◆ Try it
What is needed is the full listing written out exactly, minus the pictures.

◆ Data block
┄┄┄┄┄┄┄┄┄┄┄┄┄┄┄┄┄┄┄┄

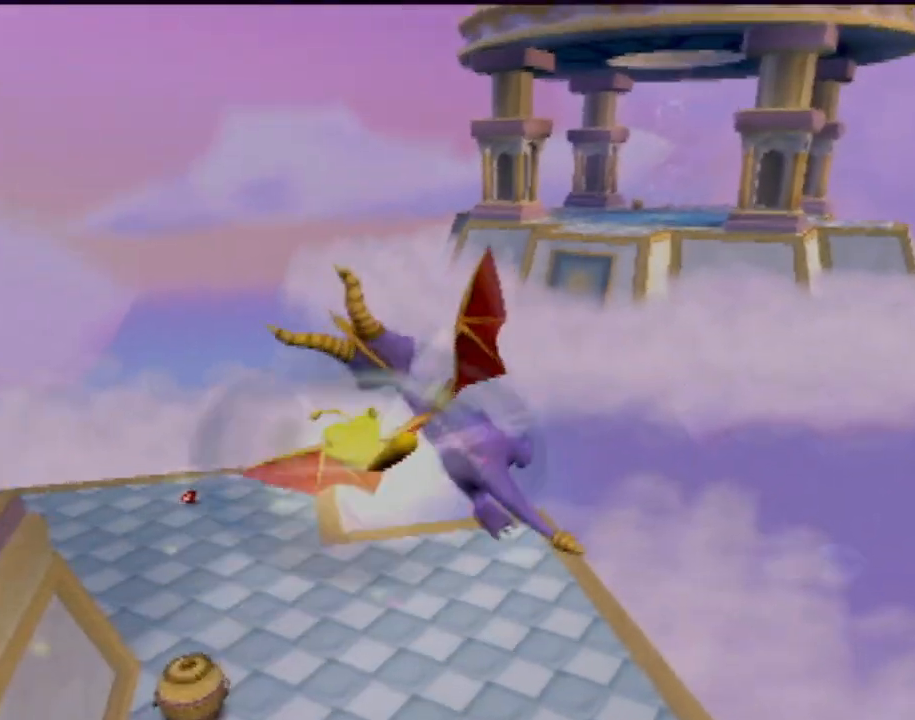
{"buttons": [], "left_stick": "left", "events": []}
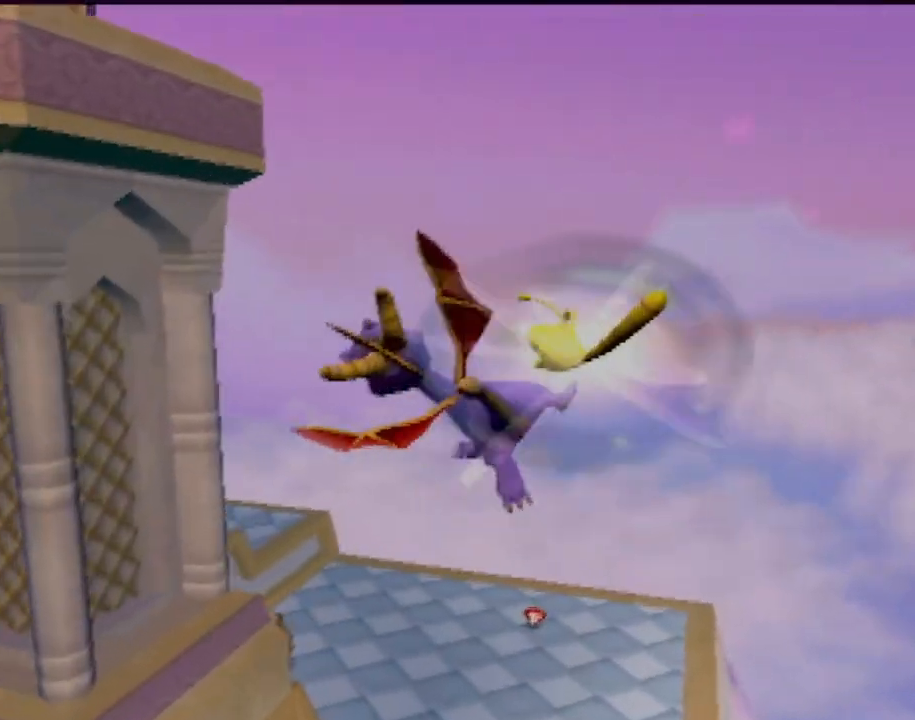
{"buttons": [], "left_stick": "left", "events": [[167, "left_stick", "center"], [484, "left_stick", "left"]]}
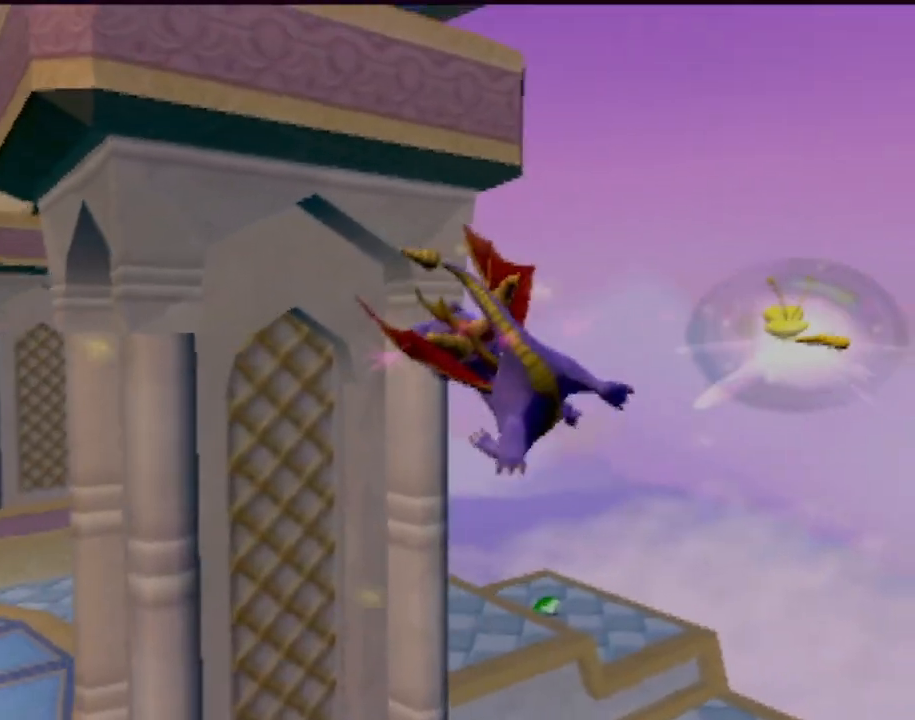
{"buttons": [], "left_stick": "up-left", "events": [[483, "left_stick", "up-left"]]}
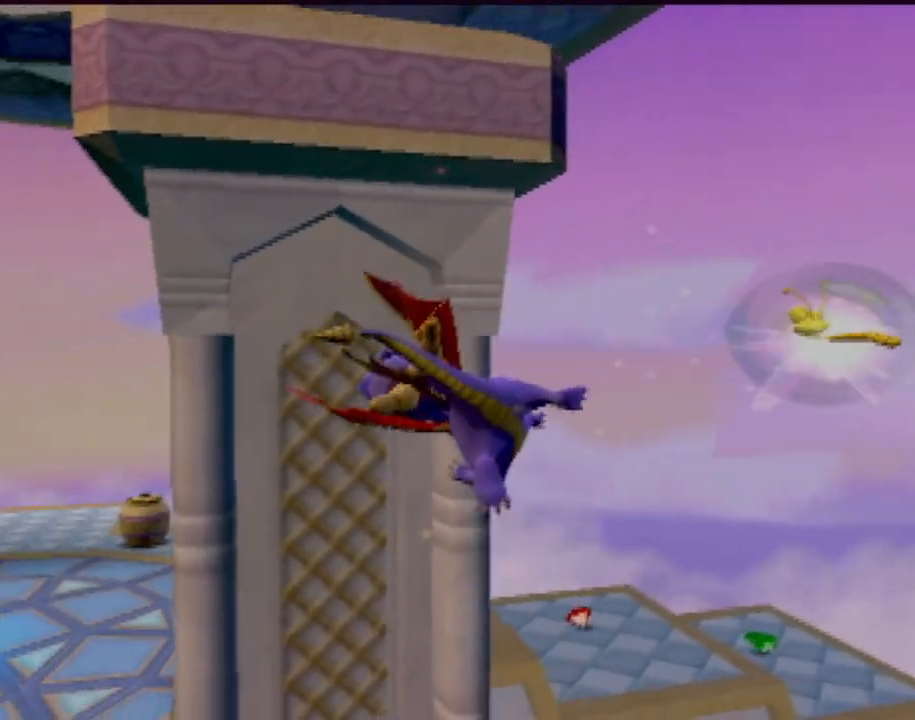
{"buttons": [], "left_stick": "left", "events": [[84, "left_stick", "left"]]}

┄┄┄┄┄┄┄┄┄┄┄┄┄┄┄┄┄┄┄┄

◆ Exercise output
{"buttons": [], "left_stick": "left", "events": []}
{"buttons": [], "left_stick": "left", "events": [[167, "left_stick", "center"], [484, "left_stick", "left"]]}
{"buttons": [], "left_stick": "up-left", "events": [[483, "left_stick", "up-left"]]}
{"buttons": [], "left_stick": "left", "events": [[84, "left_stick", "left"]]}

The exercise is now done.